▶ Work request 1: Repeat word for word the passage of the forum thread on table design that begins at the words "danielmarkbruce · on" and stops after the words "single every-edge-case function/method.".
▶ Work request 2: Write the next part of the forum thread on table design, picking up right after its last sentence.

▶ Exercise text:
··········

Same. From what I've seen, most code is written with abstractions and DRY as a high priority rather than writing code that is performant and doesn't take jumping between 5 different files to make sense of it.

danielmarkbruce · on May 30, 2024

I started writing Go around 2012 or so because of the file jumping thing. Drove me nuts. I'm sure there were many folks doing the same thing.

nkozyra · on May 30, 2024

> In the industry code that isn't DRY is a much bigger problem than code that is too DRY.

As with anything dogmatic, it truly depends. There are times when the abstraction cost isn't worth it for a few semi-duplicate implementations you want to combine into a single every-edge-case function/method.

PaulHoule · on May 30, 2024

There's a certain psychological attraction to messy and confused situations which people are just too comfortable with but it explains why things like GraphQL (didn't have a definition for how it worked for years because "Facebook is going to return whatever it wants to return") inevitably win out over SPARQL (which has a well-defined algebra).

One of my biggest gripes (related to the post) is the data structure

   create table student (
      ...
      applied_date                         datetime,
      transcript_received                  datetime,
      recommendation_letter1_received      datetime,
      recommendation_letter2_received      datetime,
      rejected_date                        datetime,
      accepted_date                        datetime,
      started_classes_date                 datetime,
      suspended_date                       datetime,
      leave_of_absence_start_date          datetime,
      leave_of_absence_end_date            datetime,
      ...
      graduated_date                       datetime,
      ...
      gave_money_date                      datetime,
      died_date                            datetime
   )

which is of course an academic example but that I've seen in many kind of e-business application. Nobody ever seems to think of it until later but two obvious requirements are: (1) query to see what state a user was in at a given time, (2) show the history of a given user. The code to do that in the above is highly complex and will change every time a new state gets added. The customer also has experiences like "we had a student who took two leaves of absence" or "some students apply, get rejected, apply again, then get accepted" When you find data designs like this you also tend to find some of the records are corrupted and when you are recovering the history of users there will be some you'll never get right.

If you think before you code you might settle on this design

    create table history (
       student_id                         integer primary key,
       status                             integer not null,
       begin_date                         datetime not null,
       end_date                           datetime
    )

which solves the above problems and many others in most situations. (For one thing the obvious queries are trivial and event complex queries about times and events can be written with the better schema.) I can't decide if the thing I hate the most about being a programmer is having to clean up messes like the above or having to argue with other developers about why the first example is wrong.

If "No code" is to really be revolutionary it's going to have to have built-in ontologies so that programmers get correct data structures for situations like the above that show up everyday in everyday bizaps where there is a clear right answer but it is usually ignored.

gls2ro · on May 30, 2024

Two points here just for fine grain discussion:

1. The first table structure is a flat non-normalized table structure that trades normalization for easy to query and select computed properties

2. Second structure is a normalized table structure that trades the normalization for joins.

PaulHoule · on May 30, 2024

Either one is normalized so far as I know.

It is easy to write a query for the first that gets a list of students names and the dates they applied. That query is harder for the second one. On the other hand figuring out what state a user was in at time t could be a very hard problem with the first table.

··········

▶ Supplied material:
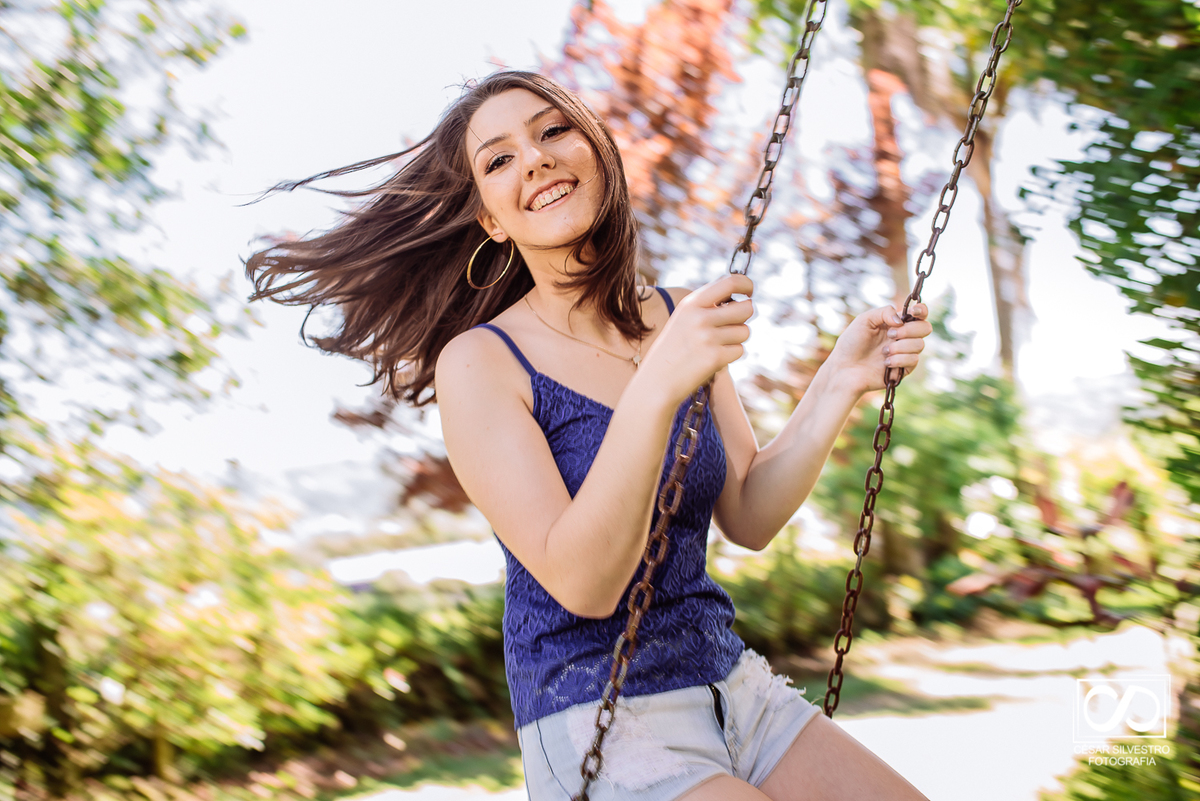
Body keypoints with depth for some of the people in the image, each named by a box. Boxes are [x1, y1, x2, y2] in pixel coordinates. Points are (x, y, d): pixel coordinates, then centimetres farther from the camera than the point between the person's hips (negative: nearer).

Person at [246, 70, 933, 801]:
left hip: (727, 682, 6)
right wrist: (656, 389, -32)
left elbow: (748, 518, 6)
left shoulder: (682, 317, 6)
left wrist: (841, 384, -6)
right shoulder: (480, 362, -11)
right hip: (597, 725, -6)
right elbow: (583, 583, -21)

··········

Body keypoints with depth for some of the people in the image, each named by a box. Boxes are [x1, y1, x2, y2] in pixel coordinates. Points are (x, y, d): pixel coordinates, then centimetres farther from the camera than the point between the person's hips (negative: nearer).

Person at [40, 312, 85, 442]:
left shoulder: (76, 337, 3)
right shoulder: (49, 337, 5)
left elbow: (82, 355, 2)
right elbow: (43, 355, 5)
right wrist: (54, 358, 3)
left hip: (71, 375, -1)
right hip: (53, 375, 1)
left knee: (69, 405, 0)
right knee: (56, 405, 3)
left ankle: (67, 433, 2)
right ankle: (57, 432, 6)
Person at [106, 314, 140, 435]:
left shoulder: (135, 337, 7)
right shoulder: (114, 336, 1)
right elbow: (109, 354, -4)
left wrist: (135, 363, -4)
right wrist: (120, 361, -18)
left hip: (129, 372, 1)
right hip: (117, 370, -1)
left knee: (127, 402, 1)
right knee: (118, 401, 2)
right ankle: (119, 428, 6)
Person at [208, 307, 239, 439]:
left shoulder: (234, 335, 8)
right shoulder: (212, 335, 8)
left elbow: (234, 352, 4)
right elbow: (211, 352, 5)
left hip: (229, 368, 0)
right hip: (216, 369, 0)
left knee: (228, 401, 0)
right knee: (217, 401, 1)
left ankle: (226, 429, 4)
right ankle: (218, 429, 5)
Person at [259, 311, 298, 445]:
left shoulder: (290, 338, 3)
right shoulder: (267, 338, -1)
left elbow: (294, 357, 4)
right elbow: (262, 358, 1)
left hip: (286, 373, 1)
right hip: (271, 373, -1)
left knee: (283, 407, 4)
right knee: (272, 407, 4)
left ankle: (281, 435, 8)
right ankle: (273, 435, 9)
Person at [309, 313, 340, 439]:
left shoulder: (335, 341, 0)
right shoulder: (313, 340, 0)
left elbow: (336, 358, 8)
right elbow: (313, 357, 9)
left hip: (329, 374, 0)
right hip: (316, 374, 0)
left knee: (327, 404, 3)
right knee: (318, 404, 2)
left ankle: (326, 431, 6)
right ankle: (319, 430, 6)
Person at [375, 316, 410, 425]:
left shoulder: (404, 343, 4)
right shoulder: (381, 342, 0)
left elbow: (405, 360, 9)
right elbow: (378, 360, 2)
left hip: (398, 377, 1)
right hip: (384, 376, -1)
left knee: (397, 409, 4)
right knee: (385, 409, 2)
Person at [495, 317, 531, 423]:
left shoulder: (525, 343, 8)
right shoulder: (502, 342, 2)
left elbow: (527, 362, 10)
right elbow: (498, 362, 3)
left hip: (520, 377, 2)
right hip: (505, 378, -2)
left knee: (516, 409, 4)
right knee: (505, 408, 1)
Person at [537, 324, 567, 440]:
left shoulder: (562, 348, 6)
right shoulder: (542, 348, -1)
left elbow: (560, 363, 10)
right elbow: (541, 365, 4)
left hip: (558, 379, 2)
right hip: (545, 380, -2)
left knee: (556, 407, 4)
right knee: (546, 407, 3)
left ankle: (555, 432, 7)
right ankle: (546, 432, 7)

··········

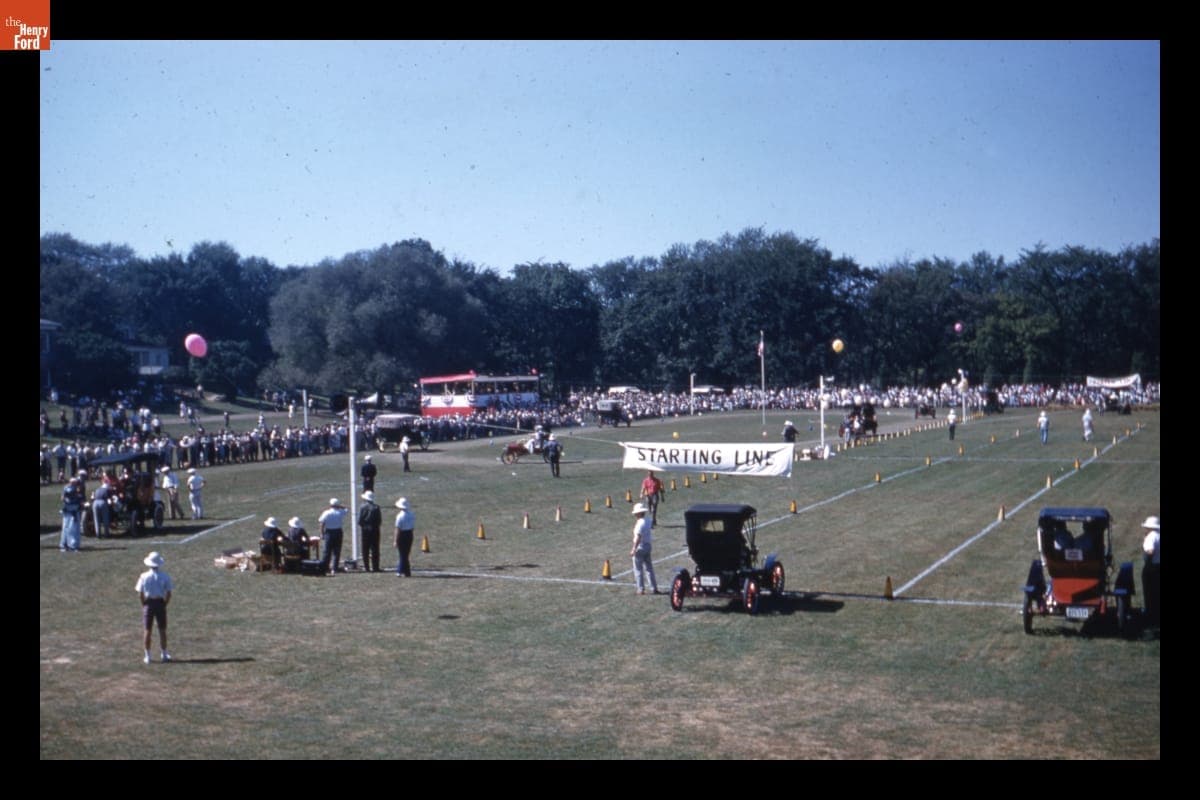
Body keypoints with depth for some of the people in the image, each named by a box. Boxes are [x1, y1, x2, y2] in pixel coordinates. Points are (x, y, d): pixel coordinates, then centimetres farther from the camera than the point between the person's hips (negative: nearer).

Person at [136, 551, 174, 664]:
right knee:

··········

▶ Exercise answer 1:
danielmarkbruce · on May 30, 2024

I started writing Go around 2012 or so because of the file jumping thing. Drove me nuts. I'm sure there were many folks doing the same thing.

nkozyra · on May 30, 2024

> In the industry code that isn't DRY is a much bigger problem than code that is too DRY.

As with anything dogmatic, it truly depends. There are times when the abstraction cost isn't worth it for a few semi-duplicate implementations you want to combine into a single every-edge-case function/method.

▶ Exercise answer 2:
My experience with the first is that you find corrupted data records, one cause of that will be that people will cut and paste the SQL queries so maybe 10% of the time they wind up updating the wrong date. Systems like that also seem to have problems with data entry mistakes.

The biggest advantage of #2 is ontological and not operational, which is that in a business process an item is usually in exactly one state out of a certain set of possible states. Turns out that this invariant influences the set of reasonable requirements that people could write, the subconscious expectations of what users expect, needs to be implicitly followed by an application, etc.

Granted some of the dates I listed up there don't quite correspond to a state change, for instance the system needs to keep track of when a student started an application and when the last document (transcripts, letters, etc.) has been received. With 5 documents you would have 32 possible states of received or not and that's unreasonable, particularly considering that a student with just one letter and a very strong application in every other way might get accepted despite that. It's fair to say the student can have an "open application" and a "complete application". Similarly you could say the construction of an airplane or a nuclear power plant can be defined by several major phases but that these systems have many parts installed so if the left engine is installed but the right engine is not installed these are properties of the left and right engine as opposed to the plane.

barryrandall · on May 30, 2024

The number of person-hours wasted on over-engineered products that never even made it to release could have: solved the halting problem, delivered AGI v2.0, made C memory-safe without compromising backward-compatibility, or made it easy to adjust mouse pointer speed on Linux.

ldjkfkdsjnv · on May 30, 2024

Abstraction too early is usually a mistake, no one is smart enough to predict all the possible edge cases. Repeated code allows someone to go in there and add an edge case easily. Its a more fool proof way of programming

jacknews · on May 30, 2024

"In the industry code that isn't DRY is a much bigger problem than code that is too DRY."

which industry is that?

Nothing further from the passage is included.